Tras una semana, la anterior, en que vivimos
angustiados por la imparable caída de la bolsa, simultánea a la subida de la
prima de riesgo, en esta que ahora acaba parece que la tranquilidad volvió a
los mercados. Sin embargo todo indica que no se trata más que de la calma que
precede a la tormenta final.
A pesar de los esfuerzos del Gobierno por evitarlo,
parece que vamos necesariamente a tener que ser rescatados de alguna forma, con
lo que ello supone de pérdida de soberanía y de prestigio nacional. Sobre todo
de esto último, ya que en realidad hace tiempo que muchas de las
decisiones políticas nos vienen marcadas desde fuera.
Puede que no sea el rescate de los hombres de negro
(según dijo Montoro) pero parece que nos hemos dejado llegar los pitones del toro demasiado
cerca de la taleguilla, a pesar de los muchos avisos cautos desde los tendidos,
y la cornada no nos la quita nadie. A lo
mejor son unas dulces enfermeras las que vienen a curarnos las heridas, pero
esto huele a hule de enfermería.
En la prensa especializada se ha especulado sobre las
medidas que pueden imponer los rescatadores rescatadores. Lo cierto es que no todas, pero sí muchas de ellas
teníamos que haberlas tomado nosotros, más rápido y más profundamente de
lo que se ha intentado hacer. En muchos casos no se trata más que de recetas de
ortodoxia económica, por lo que por más que duelan al principio serán lo mejor
de cara al futuro.
Es por eso quizá que incluso en días pasados hubo quienes
intentaron desdramatizar el rescate. Y es que lamentablemente, muchos de
nuestros políticos, sabedores de cuál es la cirugía necesaria, no se atrevieron
a aplicarla por propia iniciativa, prefiriendo dejar esa responsabilidad a otros.

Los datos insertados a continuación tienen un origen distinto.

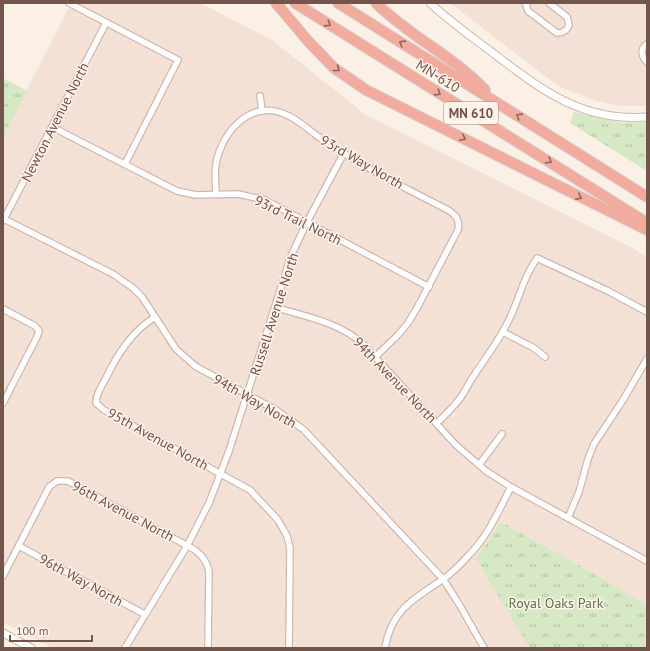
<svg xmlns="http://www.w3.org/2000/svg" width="650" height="651" viewBox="0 0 650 651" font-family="'PT Sans',sans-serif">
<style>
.residential{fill:#f2e1d4}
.park{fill:url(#park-tufts)}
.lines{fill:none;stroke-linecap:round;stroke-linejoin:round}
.minor-casing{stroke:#ceb9af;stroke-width:8}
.tertiary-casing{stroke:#ceb9af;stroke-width:9}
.motorway-casing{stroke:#d8cfcd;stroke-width:12}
.minor{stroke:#fff;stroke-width:5.5}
.tertiary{stroke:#fff;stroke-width:7}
.motorway{stroke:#f2ab9f;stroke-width:10}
.oneway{stroke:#8c665d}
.labels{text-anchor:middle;stroke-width:3;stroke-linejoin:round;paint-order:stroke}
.shield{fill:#fef4eb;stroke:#9d857c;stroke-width:1}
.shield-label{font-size:13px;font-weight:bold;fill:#73554c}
.street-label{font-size:14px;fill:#73554c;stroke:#fef4eb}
.park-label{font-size:14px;fill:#5a7844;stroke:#fef4eb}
</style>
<defs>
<pattern id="park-tufts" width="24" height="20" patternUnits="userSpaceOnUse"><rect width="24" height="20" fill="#d7e8c4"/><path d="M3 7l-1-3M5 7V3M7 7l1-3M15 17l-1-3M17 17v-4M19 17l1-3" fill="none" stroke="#b3bfa1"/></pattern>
</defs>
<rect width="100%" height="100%" fill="#fbf0e5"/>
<g class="residential">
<path d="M71,3h129l72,37 94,75 265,132 16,10v391h-595l-49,-26v-485z"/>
<path d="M450,3h197v103h-27l-24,-5 -38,-15z"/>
</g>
<g class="park">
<path d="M3,78l24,13 -24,46z"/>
<path d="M574,112l25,6 24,5 24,-1v49l-77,-48z"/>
<path d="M501,522l95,53 51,31v42h-117l-54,-89z"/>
</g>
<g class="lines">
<g class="minor-casing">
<g id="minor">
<path d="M69,3l109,57 -53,104"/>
<path d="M527,3l-1,2 2,6 29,22c6,0 10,-2 12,-8l-2,-8 -18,-14"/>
<path d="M647,44c-7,5 -6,12 0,18"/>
<path d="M260,96l2,15"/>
<path d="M52,127l125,64 19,4 42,-1 27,6 164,87"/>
<path d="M216,194c0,-9 -2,-20 0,-30 6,-34 37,-67 73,-48 10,5 19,13 27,19 14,10 29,19 44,28 28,17 59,32 88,47 8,5 12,10 10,20l-41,78 -9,15 -11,13 -22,21"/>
<path d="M4,219l109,55 20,14 9,9 34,52 19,17 81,44 28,20 139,149 16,25 25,44"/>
<path d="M3,221l103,-198"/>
<path d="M275,307c31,10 64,15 88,37l93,101 30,26 25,16 136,74"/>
<path d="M3,309l32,17 4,5 -2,6 -34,66"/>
<path d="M155,317c-24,15 -38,38 -50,63 -4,7 -9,14 -9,23l8,7 146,80 28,30 9,16 3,12 -1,100"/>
<path d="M503,332l31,16 11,9"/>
<path d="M437,423c9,-9 19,-18 26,-29 5,-9 10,-18 16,-26 12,-18 25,-35 33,-55 9,-20 12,-37 25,-55l71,33 39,21"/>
<path d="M479,465l23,-31"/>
<path d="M568,518l11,-26 9,-33 6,-15 29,-44 24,-41"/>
<path d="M19,546l125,68"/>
<path d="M3,576l46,-89 8,-6h11l127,69c8,6 12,12 14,21l-1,77"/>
<path d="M125,648l62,-102 22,-43 20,-52 62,-195 16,-34 37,-69"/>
<path d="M385,648c6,-37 28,-49 57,-68 10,-7 19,-16 27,-25 19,-19 30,-45 42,-68"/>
</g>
</g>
<g class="tertiary-casing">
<g id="tertiary">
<path d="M430,3c18,17 39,32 59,47 50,38 91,72 158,67"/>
<path d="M3,633l28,15"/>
</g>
</g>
<g class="motorway-casing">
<g id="motorway">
<path d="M276,3l32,38 26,27 32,22 281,140"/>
<path d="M295,3l352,220"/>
<path d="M338,3l309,194"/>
<path d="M376,3c33,33 77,53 109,87"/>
</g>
</g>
<use href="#minor" class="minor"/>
<use href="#tertiary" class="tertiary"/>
<use href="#motorway" class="motorway"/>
</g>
<defs><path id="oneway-chevron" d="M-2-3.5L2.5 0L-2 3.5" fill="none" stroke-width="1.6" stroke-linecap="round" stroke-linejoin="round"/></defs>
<g class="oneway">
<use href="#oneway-chevron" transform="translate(328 24) rotate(32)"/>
<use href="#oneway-chevron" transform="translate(402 43) rotate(-148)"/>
<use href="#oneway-chevron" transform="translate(337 69) rotate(38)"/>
<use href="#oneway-chevron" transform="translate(438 93) rotate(32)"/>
<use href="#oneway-chevron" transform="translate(519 116) rotate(-148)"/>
<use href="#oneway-chevron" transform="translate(463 138) rotate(26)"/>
<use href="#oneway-chevron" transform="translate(549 161) rotate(32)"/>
<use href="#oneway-chevron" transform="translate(579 197) rotate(26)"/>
</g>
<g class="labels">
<rect class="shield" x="444" y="102" width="54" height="22" rx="3"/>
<g class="shield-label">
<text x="471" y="118">MN 610</text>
</g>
<g class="street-label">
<text transform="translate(438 76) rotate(32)" y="5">MN-610</text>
<text transform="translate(55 122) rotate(-63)" y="5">Newton Avenue North</text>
<text transform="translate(362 162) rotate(30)" y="5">93rd Way North</text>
<text transform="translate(298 220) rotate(26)" y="5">93rd Trail North</text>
<text transform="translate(274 314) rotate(-72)" y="5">Russell Avenue North</text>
<text transform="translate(395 380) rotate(46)" y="5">94th Avenue North</text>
<text transform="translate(255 401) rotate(30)" y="5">94th Way North</text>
<text transform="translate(158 439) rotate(29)" y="5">95th Avenue North</text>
<text transform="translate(123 511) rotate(28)" y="5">96th Avenue North</text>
<text transform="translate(81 580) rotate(29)" y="5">96th Way North</text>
</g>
<g class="park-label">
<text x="556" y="608">Royal Oaks Park</text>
</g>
</g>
<rect width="650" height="651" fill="none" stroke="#73554c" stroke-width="8"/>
<path d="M10 635v6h82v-6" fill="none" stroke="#73554c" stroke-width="2"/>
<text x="16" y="635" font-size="12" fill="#73554c" stroke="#fef4eb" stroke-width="3" paint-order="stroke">100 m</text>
</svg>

Se habló incluso de que dentro del Gobierno hay quien apoya esta opción. En
cualquier caso no nos engañemos: el rescate siempre será peor que el haber
hecho las cosas autónomamente, porque lo que prevalecerá ahora serán los
intereses de los acreedores.
En este maremagnum de dimes y diretes, hasta se llegó a enseñar el piquito de la
muleta de la salida del euro. Una especie de reacción patriótica -“si no nos quieren, nos vamos”-, que ha sido
aplaudida incluso en círculos que considero con cierta solvencia. En mi opinión
sin embargo, a día de hoy, es la peor de las opciones, pues supondría en primer
lugar la devaluación aproximada de un cuarenta por ciento de nuestros activos,
y en segundo lugar quedar definitivamente abandonados en manos de políticos manirrotos
que ahora tendrían además la herramienta de las devaluaciones y de la inflación
para seguir empobreciéndonos a los ciudadanos, todo con tal de no desmotar el
tinglado monstruoso en que se ha convertido nuestro aparato estatal, que sin
embargo tanto les aprovecha a ellos para mantener su status.
Por si alguna duda cabía al respecto, baste saber que
quien con más ardor ha defendido esta última opción entre la clase política es nada más y
nada menos que D. Gaspar Llamazares. Si no hay más remedio, prefiero en todo
caso a las enfermeras (o enfermeros), que al doctor.